_RECORDS TO USE_
↓↓↓
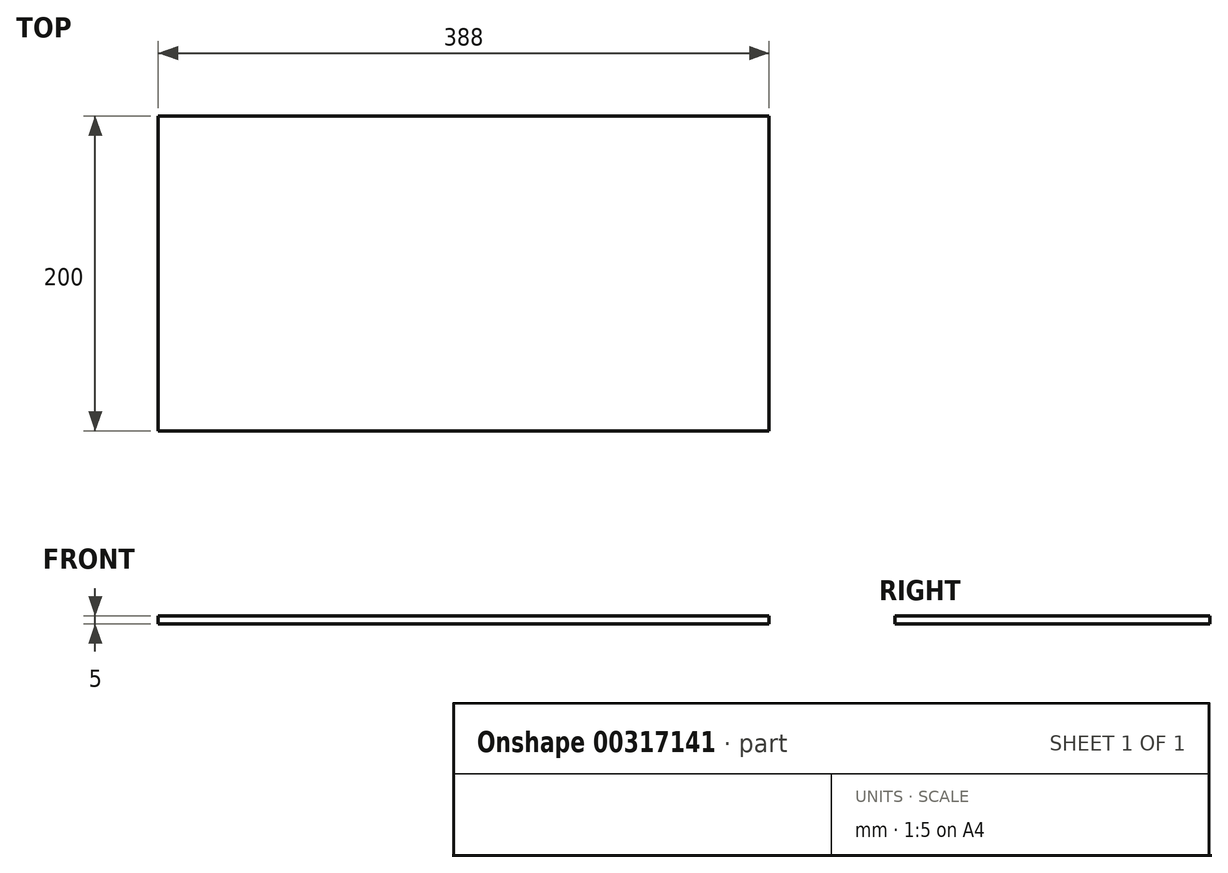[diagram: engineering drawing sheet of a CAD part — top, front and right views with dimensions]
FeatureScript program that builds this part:
annotation { "Feature Type Name" : "Feature", "Feature Type Description" : "" }
export const myFeature = defineFeature(function(context is Context, id is Id, definition is map)
    precondition{}
    {
        {
            var Q0;
            Q0=qCreatedBy(makeId("Top.planeOp"),FACE);
            var sketch = newSketch(context, id + "F0", { "sketchPlane" : qUnion([Q0])});
            skLineSegment(sketch, "E0.bottom", {"start": v(194, -100) * mm, "end": v(-194, -100) * mm});
            skLineSegment(sketch, "E0.top", {"start": v(194, 100) * mm, "end": v(-194, 100) * mm});
            skLineSegment(sketch, "E0.left", {"start": v(194, -100) * mm, "end": v(194, 100) * mm});
            skLineSegment(sketch, "E0.right", {"start": v(-194, -100) * mm, "end": v(-194, 100) * mm});
            skPoint(sketch, "E0.middle", {"position": v(0, 0) * mm});
            skSolve(sketch);
        }
        {
            var Q0;
            Q0=makeQuery(id+"F0.imprint","IMPRINT",FACE,{"disambiguationData":[TD([[makeQuery(id+"F0.imprint","IMPRINT",EDGE,{"derivedFrom":sQuery(id+"F0.wireOp",EDGE,"E0.bottom")}),-1.0]])]});
            extrude(context, id + "F1", {"entities" : qUnion([Q0]), "depth" : 5 * mm});
        }
    });
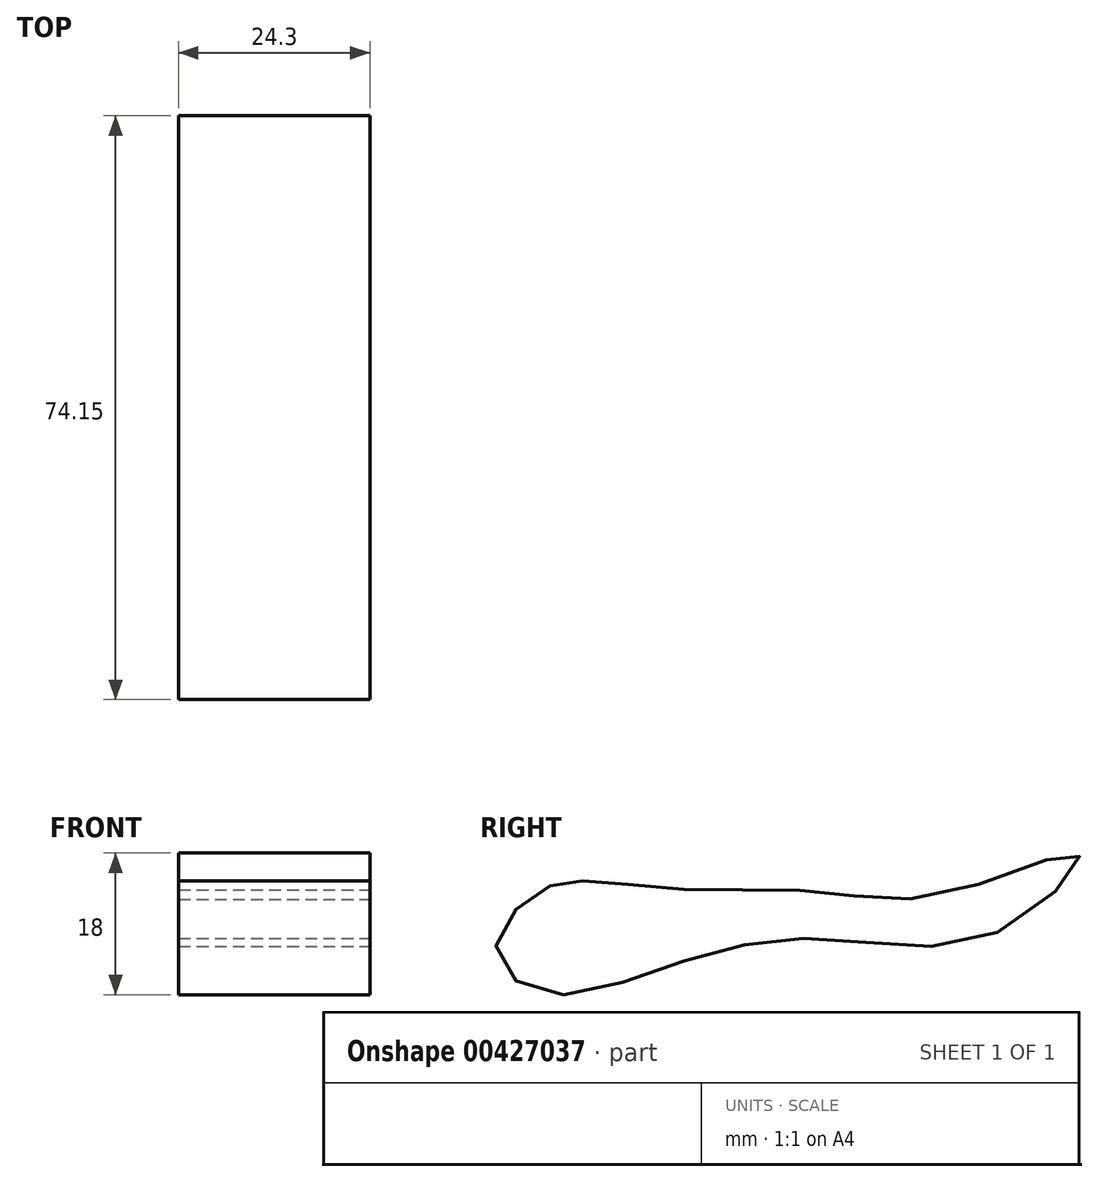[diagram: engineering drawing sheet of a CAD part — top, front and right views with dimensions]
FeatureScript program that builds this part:
annotation { "Feature Type Name" : "Feature", "Feature Type Description" : "" }
export const myFeature = defineFeature(function(context is Context, id is Id, definition is map)
    precondition{}
    {
        {
            var Q0;
            Q0=qCreatedBy(makeId("Right.planeOp"),FACE);
            var sketch = newSketch(context, id + "F0", { "sketchPlane" : qUnion([Q0])});
            skFitSpline(sketch, "E0", {"points": [v(-65.47, 0) * mm, v(-64.5, 4.03) * mm, v(-60.34, 8.43) * mm, v(-52.28, 9.4) * mm, v(-38.36, 9.9) * mm, v(-19.54, 6.47) * mm, v(-9.77, 5.25) * mm, v(8.06, 7.7) * mm, v(20.28, 13.07) * mm, v(28.58, 20.4) * mm, v(24.43, 6.96) * mm, v(15.15, -3.79) * mm, v(-3.42, -9.16) * mm, v(-22.23, -9.4) * mm, v(-43.73, -7.94) * mm, v(-60.83, -4.52) * mm, v(-65.47, 0) * mm]});
            skSolve(sketch);
        }
        {
            var Q0;
            Q0 = qConstructionFilter(qBodyType(qCreatedBy(id + "F0" ,EDGE), BodyType.WIRE), ConstructionObject.NO);
            extrude(context, id + "F1", {"bodyType" : ToolBodyType.SURFACE, "surfaceEntities" : qUnion([Q0]), "oppositeDirection" : true, "depth" : 92.2 * mm});
        }
        {
            var Q0;
            Q0=qCreatedBy(makeId("Right.planeOp"),FACE);
            cPlane(context, id + "F2", {"entities" : qUnion([Q0]), "cplaneType" : CPlaneType.OFFSET, "offset" : 106.4 * mm, "oppositeDirection" : true, "width" : 152.4 * mm, "height" : 152.4 * mm});
        }
        {
            var Q0;
            Q0=qCreatedBy(id+"F2.planeOp",FACE);
            var sketch = newSketch(context, id + "F3", { "sketchPlane" : qUnion([Q0])});
            skFitSpline(sketch, "E1", {"points": [v(-26.87, -33.32) * mm, v(-39.76, -32.22) * mm, v(-45.25, -33.6) * mm, v(-50.73, -40.45) * mm, v(-44.7, -46.48) * mm, v(-26.6, -42.37) * mm, v(-8.5, -39.63) * mm, v(12.89, -38.8) * mm, v(23.3, -28.93) * mm, v(6.58, -33.87) * mm, v(-10.15, -33.6) * mm, v(-26.87, -33.32) * mm]});
            skSolve(sketch);
        }
        {
            var Q0;
            Q0=makeQuery(id+"F3.imprint","IMPRINT",FACE,{"disambiguationData":[TD([[makeQuery(id+"F3.imprint","IMPRINT",EDGE,{"derivedFrom":sQuery(id+"F3.wireOp",EDGE,"E1")}),1.0]])]});
            extrude(context, id + "F4", {"entities" : qUnion([Q0]), "oppositeDirection" : true, "depth" : 24.3 * mm});
        }
        {
            var Q0;
            Q0=makeQuery(id+"F4.opExtrude","SWEPT_BODY",BODY,{"disambiguationData":[OSD([sQuery(id+"F3.wireOp",EDGE,"E1")])]});
            var Q1;
            Q1=qCreatedBy(makeId("Top.planeOp"),FACE);
            transform(context, id + "F5", {"entities" : qUnion([Q0]), "transformType" : TransformType.TRANSLATION_DISTANCE, "transformDirection" : qUnion([Q1]), "distance" : 37.8 * mm, "makeCopy" : false});
        }
        {
            var Q0;
            Q0=makeQuery(id+"F3.imprint","IMPRINT",FACE,{"disambiguationData":[TD([[makeQuery(id+"F3.imprint","IMPRINT",EDGE,{"derivedFrom":sQuery(id+"F3.wireOp",EDGE,"E1")}),1.0]])]});
            var Q1;
            Q1=makeQuery(id+"F0.imprint","IMPRINT",FACE,{"disambiguationData":[TD([[makeQuery(id+"F0.imprint","IMPRINT",EDGE,{"derivedFrom":sQuery(id+"F0.wireOp",EDGE,"E0")}),-1.0]])]});
            var Q2;
            Q2=makeQuery(id+"F1.opExtrude","CAP_EDGE",EDGE,{"disambiguationData":[OSD([sQuery(id+"F0.wireOp",EDGE,"E0")])],"isStart":false});
            var Q3;
            Q3=makeQuery(id+"F4.opExtrude","CAP_EDGE",EDGE,{"disambiguationData":[OSD([sQuery(id+"F3.wireOp",EDGE,"E1")])],"isStart":true});
            loft(context, id + "F6", {"bodyType" : ToolBodyType.SURFACE, "sheetProfilesArray" : [{ "sheetProfileEntities" : qUnion([Q0]) }, { "sheetProfileEntities" : qUnion([Q1]) }], "wireProfilesArray" : [{ "wireProfileEntities" : qUnion([Q2]) }, { "wireProfileEntities" : qUnion([Q3]) }]});
        }
    });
↑↑↑
_PROBLEM_
Locate every line in the listing above that contains the string "skFitSpline", matching case exactly, and copy each of those lines.

_REPLY_
            skFitSpline(sketch, "E0", {"points": [v(-65.47, 0) * mm, v(-64.5, 4.03) * mm, v(-60.34, 8.43) * mm, v(-52.28, 9.4) * mm, v(-38.36, 9.9) * mm, v(-19.54, 6.47) * mm, v(-9.77, 5.25) * mm, v(8.06, 7.7) * mm, v(20.28, 13.07) * mm, v(28.58, 20.4) * mm, v(24.43, 6.96) * mm, v(15.15, -3.79) * mm, v(-3.42, -9.16) * mm, v(-22.23, -9.4) * mm, v(-43.73, -7.94) * mm, v(-60.83, -4.52) * mm, v(-65.47, 0) * mm]});
            skFitSpline(sketch, "E1", {"points": [v(-26.87, -33.32) * mm, v(-39.76, -32.22) * mm, v(-45.25, -33.6) * mm, v(-50.73, -40.45) * mm, v(-44.7, -46.48) * mm, v(-26.6, -42.37) * mm, v(-8.5, -39.63) * mm, v(12.89, -38.8) * mm, v(23.3, -28.93) * mm, v(6.58, -33.87) * mm, v(-10.15, -33.6) * mm, v(-26.87, -33.32) * mm]});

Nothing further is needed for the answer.